EXERCISE DIRECTIONS – Please count the lines below that contain the string "skArc", treating uppercase and lowercase as different, and reply with only that number.

MATERIAL PROVIDED –
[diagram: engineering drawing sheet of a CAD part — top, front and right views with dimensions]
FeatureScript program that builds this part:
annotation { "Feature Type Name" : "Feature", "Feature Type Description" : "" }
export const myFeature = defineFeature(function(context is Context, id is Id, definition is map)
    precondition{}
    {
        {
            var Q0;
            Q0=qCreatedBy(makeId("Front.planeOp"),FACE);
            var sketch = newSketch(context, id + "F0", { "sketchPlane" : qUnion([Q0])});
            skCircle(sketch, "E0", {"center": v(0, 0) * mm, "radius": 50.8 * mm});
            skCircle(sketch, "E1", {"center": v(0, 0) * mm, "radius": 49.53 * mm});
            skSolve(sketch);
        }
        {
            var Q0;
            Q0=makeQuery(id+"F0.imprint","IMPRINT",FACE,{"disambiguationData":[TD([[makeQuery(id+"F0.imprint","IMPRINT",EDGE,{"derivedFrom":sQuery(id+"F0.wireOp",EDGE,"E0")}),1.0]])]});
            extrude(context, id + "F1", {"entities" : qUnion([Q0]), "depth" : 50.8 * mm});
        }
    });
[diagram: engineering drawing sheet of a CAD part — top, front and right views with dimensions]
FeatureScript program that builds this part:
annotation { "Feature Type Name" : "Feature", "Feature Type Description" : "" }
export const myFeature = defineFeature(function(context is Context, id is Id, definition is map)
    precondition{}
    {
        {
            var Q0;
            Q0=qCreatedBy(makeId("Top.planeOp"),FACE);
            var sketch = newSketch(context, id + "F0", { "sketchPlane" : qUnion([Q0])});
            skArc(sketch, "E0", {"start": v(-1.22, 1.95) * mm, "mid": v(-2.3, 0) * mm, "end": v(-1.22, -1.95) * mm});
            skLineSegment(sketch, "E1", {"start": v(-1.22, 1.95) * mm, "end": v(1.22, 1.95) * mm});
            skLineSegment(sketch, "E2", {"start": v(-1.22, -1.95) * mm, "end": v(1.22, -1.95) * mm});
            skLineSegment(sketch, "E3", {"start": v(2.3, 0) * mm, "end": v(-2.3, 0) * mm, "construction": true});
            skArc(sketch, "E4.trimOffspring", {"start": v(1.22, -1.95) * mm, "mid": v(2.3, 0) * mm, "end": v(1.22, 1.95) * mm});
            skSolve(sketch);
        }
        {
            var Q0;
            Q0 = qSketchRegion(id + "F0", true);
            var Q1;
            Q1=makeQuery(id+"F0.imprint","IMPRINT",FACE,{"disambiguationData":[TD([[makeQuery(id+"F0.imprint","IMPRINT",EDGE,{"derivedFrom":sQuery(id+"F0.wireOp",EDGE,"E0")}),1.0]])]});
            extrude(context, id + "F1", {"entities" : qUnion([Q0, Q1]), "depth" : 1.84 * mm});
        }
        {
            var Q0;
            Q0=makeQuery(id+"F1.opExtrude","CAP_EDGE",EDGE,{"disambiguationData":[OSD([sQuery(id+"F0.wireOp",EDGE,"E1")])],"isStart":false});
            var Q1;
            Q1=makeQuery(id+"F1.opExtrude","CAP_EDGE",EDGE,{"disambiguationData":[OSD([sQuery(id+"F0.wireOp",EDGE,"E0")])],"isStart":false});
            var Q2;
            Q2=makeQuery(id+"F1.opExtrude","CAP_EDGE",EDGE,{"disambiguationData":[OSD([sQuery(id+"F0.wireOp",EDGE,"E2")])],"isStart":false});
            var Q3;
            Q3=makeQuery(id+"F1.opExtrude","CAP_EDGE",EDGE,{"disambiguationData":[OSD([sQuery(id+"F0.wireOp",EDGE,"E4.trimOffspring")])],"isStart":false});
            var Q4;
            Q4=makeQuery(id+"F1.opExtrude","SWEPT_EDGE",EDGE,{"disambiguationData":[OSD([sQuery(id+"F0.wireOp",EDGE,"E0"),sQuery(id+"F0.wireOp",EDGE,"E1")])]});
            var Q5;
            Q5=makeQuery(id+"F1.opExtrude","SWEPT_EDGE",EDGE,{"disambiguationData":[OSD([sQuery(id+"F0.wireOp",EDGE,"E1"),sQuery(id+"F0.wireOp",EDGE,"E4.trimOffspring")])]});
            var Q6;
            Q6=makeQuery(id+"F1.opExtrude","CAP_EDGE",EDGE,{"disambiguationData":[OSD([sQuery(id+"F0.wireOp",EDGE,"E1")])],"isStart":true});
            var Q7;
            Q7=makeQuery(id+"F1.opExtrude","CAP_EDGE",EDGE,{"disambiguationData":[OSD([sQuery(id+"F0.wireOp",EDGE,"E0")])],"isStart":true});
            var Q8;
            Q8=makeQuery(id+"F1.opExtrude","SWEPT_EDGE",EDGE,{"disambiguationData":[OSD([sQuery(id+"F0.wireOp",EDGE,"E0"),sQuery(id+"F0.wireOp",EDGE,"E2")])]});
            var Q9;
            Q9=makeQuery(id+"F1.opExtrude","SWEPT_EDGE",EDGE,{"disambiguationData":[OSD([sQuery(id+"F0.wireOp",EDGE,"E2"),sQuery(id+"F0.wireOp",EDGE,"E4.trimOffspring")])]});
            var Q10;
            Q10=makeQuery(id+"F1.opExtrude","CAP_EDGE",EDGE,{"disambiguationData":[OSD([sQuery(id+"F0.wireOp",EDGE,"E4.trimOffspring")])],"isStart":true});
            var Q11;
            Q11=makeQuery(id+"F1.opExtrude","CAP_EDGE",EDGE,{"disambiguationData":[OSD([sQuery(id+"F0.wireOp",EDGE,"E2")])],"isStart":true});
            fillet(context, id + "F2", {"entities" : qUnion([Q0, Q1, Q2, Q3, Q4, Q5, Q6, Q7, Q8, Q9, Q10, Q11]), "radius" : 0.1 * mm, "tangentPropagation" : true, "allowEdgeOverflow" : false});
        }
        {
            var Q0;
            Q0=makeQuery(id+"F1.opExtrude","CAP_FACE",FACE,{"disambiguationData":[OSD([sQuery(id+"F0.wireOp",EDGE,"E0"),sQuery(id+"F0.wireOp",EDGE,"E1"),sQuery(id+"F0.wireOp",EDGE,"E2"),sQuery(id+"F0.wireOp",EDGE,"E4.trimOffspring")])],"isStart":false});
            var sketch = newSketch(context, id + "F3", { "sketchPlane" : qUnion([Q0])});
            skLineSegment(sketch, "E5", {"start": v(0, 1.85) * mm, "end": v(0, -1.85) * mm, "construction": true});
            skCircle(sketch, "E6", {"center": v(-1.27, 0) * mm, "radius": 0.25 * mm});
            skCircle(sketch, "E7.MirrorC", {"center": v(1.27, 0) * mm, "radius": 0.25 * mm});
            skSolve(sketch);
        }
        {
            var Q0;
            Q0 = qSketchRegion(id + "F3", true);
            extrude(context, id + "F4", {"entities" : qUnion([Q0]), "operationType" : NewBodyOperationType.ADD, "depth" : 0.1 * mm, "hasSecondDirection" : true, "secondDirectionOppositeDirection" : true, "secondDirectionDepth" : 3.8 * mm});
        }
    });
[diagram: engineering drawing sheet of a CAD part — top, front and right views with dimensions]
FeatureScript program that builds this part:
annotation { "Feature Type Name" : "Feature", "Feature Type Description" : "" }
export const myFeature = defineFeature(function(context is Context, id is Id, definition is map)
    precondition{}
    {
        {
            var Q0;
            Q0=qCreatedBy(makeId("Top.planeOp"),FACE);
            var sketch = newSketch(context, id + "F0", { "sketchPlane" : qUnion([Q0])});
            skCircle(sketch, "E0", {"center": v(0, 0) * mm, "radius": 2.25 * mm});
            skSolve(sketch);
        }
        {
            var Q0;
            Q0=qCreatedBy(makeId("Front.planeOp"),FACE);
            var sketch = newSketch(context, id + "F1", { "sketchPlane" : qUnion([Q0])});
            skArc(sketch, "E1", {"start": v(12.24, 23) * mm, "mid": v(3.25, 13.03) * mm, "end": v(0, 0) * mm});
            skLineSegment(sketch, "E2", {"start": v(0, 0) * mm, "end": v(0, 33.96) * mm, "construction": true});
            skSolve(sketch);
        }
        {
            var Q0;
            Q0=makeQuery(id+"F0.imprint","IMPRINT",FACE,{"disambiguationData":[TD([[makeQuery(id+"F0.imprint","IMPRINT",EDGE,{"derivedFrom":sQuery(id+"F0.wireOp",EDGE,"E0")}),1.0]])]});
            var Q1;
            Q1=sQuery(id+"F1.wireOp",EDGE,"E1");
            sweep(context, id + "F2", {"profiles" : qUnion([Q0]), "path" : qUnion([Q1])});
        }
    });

EXERCISE SOLUTION – 3